§ EXERCISE BRIEF
Would you please copy the part of the material below that opens with the line containing "[46,573,811,588] [46,611,199,626] In" and closes with the line containing "[154,824,183,838] Thi -> [34,667,59,677] This"? Copy it exactly, and only it.

§ EXCERPTED RECORDS
■ ■ ■ ■

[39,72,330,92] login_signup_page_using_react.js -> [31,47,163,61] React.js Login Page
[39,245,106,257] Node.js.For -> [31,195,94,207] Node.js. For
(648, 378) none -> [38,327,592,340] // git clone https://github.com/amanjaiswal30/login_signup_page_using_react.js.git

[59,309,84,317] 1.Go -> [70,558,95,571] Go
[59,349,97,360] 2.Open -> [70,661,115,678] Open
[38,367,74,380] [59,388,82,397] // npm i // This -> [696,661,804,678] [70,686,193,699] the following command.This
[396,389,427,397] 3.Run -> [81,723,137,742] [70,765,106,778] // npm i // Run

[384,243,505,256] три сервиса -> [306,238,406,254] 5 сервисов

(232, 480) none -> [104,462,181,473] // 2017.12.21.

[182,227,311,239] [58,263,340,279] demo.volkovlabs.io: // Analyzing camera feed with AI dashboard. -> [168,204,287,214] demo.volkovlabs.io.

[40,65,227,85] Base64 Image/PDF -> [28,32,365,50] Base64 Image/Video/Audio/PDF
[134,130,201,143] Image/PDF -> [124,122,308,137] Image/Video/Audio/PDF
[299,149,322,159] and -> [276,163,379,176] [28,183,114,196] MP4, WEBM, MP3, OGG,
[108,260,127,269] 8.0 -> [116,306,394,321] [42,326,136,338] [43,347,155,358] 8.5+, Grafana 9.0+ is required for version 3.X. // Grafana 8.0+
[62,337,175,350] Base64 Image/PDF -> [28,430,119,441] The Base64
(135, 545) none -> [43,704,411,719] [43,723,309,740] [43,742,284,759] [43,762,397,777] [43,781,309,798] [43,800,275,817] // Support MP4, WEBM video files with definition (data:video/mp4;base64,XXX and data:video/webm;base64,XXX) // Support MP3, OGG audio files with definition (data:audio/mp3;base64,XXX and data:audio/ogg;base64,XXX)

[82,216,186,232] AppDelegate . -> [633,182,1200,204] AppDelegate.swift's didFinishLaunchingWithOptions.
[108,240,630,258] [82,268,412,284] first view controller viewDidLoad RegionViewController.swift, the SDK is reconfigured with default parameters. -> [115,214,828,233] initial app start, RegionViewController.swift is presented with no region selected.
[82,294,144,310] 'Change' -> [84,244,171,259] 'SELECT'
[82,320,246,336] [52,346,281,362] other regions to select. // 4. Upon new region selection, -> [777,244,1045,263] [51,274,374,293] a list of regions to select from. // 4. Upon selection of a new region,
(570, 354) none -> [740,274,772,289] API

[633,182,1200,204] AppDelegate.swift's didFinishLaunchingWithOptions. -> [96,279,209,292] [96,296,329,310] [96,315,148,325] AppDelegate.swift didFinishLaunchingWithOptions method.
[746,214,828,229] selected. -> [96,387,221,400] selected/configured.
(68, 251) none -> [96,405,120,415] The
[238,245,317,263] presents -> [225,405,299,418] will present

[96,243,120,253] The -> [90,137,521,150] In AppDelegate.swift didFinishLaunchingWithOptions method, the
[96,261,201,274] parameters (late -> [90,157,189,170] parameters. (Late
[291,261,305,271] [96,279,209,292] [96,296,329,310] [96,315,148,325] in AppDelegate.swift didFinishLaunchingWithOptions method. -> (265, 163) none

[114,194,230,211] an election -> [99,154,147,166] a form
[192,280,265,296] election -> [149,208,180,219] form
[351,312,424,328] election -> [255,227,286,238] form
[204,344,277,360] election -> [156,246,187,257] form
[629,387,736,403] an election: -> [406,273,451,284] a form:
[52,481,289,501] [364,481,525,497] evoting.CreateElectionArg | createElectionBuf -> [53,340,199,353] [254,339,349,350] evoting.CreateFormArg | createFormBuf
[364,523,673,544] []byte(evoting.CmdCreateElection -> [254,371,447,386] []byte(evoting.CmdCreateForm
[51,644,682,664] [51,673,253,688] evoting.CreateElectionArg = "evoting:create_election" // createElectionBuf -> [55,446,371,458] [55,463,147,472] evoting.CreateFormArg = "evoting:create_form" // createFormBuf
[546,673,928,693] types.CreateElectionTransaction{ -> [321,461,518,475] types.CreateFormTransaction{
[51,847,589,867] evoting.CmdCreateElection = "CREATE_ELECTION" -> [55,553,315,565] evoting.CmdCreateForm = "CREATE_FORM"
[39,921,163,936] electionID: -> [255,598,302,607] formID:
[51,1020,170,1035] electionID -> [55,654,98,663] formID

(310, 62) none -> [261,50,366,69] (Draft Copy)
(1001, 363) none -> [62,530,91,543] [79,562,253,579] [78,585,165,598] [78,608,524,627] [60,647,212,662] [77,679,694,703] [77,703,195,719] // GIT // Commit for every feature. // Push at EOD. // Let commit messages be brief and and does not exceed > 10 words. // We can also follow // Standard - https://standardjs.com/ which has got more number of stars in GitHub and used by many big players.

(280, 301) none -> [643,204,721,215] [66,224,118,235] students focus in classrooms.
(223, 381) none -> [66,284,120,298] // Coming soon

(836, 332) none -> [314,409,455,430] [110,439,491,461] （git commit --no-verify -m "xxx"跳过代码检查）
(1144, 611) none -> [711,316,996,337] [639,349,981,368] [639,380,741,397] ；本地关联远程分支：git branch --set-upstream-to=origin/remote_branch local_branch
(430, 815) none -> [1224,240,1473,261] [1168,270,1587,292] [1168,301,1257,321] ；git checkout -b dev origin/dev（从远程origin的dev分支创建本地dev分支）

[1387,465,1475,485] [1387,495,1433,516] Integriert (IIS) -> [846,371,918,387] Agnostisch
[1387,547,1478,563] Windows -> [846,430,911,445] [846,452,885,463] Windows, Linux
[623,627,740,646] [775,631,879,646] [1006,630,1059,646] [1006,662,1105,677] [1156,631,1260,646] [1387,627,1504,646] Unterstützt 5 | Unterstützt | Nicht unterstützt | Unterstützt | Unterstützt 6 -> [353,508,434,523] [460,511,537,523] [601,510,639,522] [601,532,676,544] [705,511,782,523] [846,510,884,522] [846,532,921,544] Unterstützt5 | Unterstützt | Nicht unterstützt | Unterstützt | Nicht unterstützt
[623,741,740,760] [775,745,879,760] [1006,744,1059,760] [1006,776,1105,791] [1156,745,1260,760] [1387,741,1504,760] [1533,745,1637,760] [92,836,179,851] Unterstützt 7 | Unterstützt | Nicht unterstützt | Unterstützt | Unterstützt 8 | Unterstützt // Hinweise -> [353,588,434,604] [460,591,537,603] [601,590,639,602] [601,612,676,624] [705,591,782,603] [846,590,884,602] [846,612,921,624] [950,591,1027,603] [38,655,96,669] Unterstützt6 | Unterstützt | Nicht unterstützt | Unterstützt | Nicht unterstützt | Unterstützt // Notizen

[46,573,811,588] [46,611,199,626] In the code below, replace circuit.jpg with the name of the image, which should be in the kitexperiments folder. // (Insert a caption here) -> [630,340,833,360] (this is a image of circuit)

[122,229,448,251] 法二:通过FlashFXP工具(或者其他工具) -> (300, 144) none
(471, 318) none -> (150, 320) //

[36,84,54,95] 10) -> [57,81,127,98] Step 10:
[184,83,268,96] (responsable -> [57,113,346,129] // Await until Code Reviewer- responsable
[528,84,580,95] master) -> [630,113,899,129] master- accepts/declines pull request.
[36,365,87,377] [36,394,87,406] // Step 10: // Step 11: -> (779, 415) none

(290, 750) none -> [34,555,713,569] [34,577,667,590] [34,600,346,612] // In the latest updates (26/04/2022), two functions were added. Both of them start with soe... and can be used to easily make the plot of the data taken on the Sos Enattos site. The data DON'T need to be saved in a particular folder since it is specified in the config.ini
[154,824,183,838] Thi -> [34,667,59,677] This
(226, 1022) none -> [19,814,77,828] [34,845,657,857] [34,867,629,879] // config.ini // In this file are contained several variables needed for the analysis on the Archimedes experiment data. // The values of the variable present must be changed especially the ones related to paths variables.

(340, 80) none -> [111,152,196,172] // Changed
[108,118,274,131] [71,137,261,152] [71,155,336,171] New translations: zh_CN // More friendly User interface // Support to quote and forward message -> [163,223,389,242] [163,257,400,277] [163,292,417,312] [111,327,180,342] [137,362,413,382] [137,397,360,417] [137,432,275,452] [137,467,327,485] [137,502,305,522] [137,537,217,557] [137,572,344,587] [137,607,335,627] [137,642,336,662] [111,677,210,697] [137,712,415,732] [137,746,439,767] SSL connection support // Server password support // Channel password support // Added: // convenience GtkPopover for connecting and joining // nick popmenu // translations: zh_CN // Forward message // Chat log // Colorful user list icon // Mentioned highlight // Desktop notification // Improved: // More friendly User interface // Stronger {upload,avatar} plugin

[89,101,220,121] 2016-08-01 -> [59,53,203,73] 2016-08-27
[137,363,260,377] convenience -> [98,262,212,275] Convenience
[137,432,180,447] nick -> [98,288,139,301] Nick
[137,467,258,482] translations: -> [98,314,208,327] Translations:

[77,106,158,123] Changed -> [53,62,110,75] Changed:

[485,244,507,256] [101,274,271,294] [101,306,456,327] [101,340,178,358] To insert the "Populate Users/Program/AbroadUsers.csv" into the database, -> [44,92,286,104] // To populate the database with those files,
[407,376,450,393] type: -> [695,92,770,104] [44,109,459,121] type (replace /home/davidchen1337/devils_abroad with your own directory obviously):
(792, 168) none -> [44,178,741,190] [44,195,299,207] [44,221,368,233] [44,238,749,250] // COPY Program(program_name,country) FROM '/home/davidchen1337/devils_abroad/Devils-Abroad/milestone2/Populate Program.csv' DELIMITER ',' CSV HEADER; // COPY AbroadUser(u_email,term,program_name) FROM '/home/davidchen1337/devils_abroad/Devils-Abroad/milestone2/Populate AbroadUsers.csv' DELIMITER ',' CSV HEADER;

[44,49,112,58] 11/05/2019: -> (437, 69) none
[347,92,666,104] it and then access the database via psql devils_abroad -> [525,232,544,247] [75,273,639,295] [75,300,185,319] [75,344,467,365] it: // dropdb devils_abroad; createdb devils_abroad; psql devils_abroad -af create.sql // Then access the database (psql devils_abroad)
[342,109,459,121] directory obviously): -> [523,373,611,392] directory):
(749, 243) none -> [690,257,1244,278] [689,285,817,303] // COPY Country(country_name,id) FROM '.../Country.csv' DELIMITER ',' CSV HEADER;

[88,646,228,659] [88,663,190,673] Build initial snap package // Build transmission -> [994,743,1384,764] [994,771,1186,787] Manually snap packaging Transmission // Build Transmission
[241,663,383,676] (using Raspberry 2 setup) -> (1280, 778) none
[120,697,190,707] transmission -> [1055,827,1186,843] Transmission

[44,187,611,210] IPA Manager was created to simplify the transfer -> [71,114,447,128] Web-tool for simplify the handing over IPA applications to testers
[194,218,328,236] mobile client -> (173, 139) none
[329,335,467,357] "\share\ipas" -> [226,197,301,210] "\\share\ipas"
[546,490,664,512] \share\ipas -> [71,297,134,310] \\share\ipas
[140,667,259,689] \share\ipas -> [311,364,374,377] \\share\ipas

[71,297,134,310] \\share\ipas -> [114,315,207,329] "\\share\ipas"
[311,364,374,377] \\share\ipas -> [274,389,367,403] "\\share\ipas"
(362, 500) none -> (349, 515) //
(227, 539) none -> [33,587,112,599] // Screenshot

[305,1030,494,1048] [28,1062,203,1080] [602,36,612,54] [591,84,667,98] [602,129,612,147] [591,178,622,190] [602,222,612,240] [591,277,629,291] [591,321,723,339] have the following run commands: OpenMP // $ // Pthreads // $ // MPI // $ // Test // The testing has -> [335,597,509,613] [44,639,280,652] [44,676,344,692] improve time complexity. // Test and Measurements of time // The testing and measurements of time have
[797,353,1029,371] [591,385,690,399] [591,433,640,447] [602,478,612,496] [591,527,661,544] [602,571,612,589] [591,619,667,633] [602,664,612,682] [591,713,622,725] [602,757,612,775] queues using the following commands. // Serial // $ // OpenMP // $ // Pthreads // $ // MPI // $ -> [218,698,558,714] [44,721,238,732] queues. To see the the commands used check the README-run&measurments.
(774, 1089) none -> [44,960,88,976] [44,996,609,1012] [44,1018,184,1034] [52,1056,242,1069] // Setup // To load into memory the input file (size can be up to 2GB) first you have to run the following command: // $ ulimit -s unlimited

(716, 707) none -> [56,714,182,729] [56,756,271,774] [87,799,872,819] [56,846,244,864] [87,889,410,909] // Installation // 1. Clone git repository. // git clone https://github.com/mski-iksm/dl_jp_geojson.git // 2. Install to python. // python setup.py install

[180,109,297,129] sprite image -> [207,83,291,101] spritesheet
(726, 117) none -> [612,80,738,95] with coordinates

■ ■ ■ ■

§ ANSWER BOX
[46,573,811,588] [46,611,199,626] In the code below, replace circuit.jpg with the name of the image, which should be in the kitexperiments folder. // (Insert a caption here) -> [630,340,833,360] (this is a image of circuit)

[122,229,448,251] 法二:通过FlashFXP工具(或者其他工具) -> (300, 144) none
(471, 318) none -> (150, 320) //

[36,84,54,95] 10) -> [57,81,127,98] Step 10:
[184,83,268,96] (responsable -> [57,113,346,129] // Await until Code Reviewer- responsable
[528,84,580,95] master) -> [630,113,899,129] master- accepts/declines pull request.
[36,365,87,377] [36,394,87,406] // Step 10: // Step 11: -> (779, 415) none

(290, 750) none -> [34,555,713,569] [34,577,667,590] [34,600,346,612] // In the latest updates (26/04/2022), two functions were added. Both of them start with soe... and can be used to easily make the plot of the data taken on the Sos Enattos site. The data DON'T need to be saved in a particular folder since it is specified in the config.ini
[154,824,183,838] Thi -> [34,667,59,677] This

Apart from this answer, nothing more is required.